We had family movie night again tonight. It was our second. This time we watched Madagascar 2, which had plenty of inappropriate content that was very appropriately hidden from preschooler. Plus it made Neal and I laugh a number of times.
After the movie was over, Neal played us a song he ad been working on on the guitar. Leah danced ballet. They were both surprisingly good. I taught Leah how to do a scale and a pirouette and she was able to reproduce on demand. I think we need to take her for dance, and I need to keep telling myself that ballet is like pretty wushu in a tutu.

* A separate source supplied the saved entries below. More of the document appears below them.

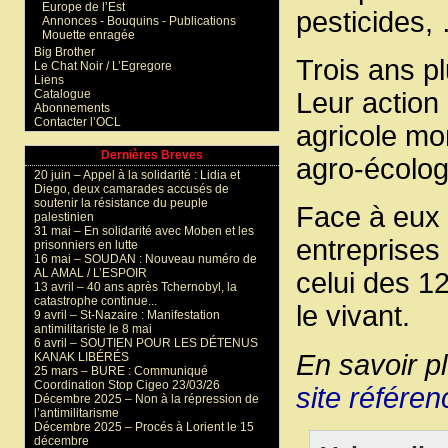
Europe de l’Est
pesticides,
Annonces - Bouquins - Publications
Mouette enragée
Big Brother
Trois ans pl
Le Chat Noir / L’Egregore
Liens
Catalogue
Leur action
Abonnements
Contacter l’OCL
agricole mor
Dernières Breves
agro-écolog
20 juin –
Appel à la solidarité : Lidia et
Diego, deux camarades accusés de
soutenir la résistance du peuple
Face à eux 
palestinien
31 mai –
En solidarité avec Moben et les
entreprises 
prisonniers en lutte
16 mai –
SOUDAN : Nouveau numéro de
AL AMAL / L’ESPOIR
celui des 12
13 avril –
40 ans après Tchernobyl, la
catastrophe continue...
le vivant.
9 avril –
St-Nazaire : Manifestation
antimilitariste le 8 mai
6 avril –
SOUTIEN POUR LES DÉTENUS
En savoir pl
KANAK LIBÉRÉS
25 mars –
BURE : Communiqué
Coordination Stop Cigeo 23/03/26
site référen
Décembre 2025 –
Non à la répression de
l’antimilitarisme
Décembre 2025 –
Procés à Lorient le 15
décembre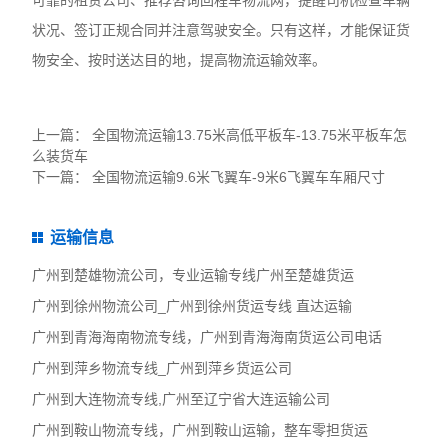
可靠的租赁公司、推荐咨询回程车物流网，提醒司机检查车辆
状况、签订正规合同并注意驾驶安全。只有这样，才能保证货
物安全、按时送达目的地，提高物流运输效率。
上一篇：
全国物流运输13.75米高低平板车-13.75米平板车怎
么装货车
下一篇：
全国物流运输9.6米飞翼车-9米6飞翼车车厢尺寸
运输信息
广州到楚雄物流公司，专业运输专线广州至楚雄货运
广州到徐州物流公司_广州到徐州货运专线 直达运输
广州到青海海南物流专线，广州到青海海南货运公司电话
广州到萍乡物流专线_广州到萍乡货运公司
广州到大连物流专线,广州至辽宁省大连运输公司
广州到鞍山物流专线，广州到鞍山运输，整车零担货运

The real memorable moment of the night was when I went up to tuck her in. First she pointed out that I had whiskers that I needed to shave and added that she would kiss me anyway. At this point I was willing to buy her a pony. Second she pointed out that her little stuffed cat was very tiny. I told her she was tiny, to which she agreed. Then she added “but you are big, so I will give you a big hug,” and threw both arms around my neck. “And a big kiss,” where she grabbed my head with both hands and crammed her kiss into my cheek with all the force her tiny arms could muster.
She is surprisingly strong.
Dad is a Parent*
“You’re not my best parent. You are my dad.” –Leah
Lars has been playing nod and shake. If you nod he will nod in return, and if you shake your head he will to. The shaking gets quite vigorous, and can last for up to a minute.

Two green M&Ms
I told Leah that she could have two, count ‘em, two pieces of candy if she was good for her bath. She asked if they could be green candies, and I agreed.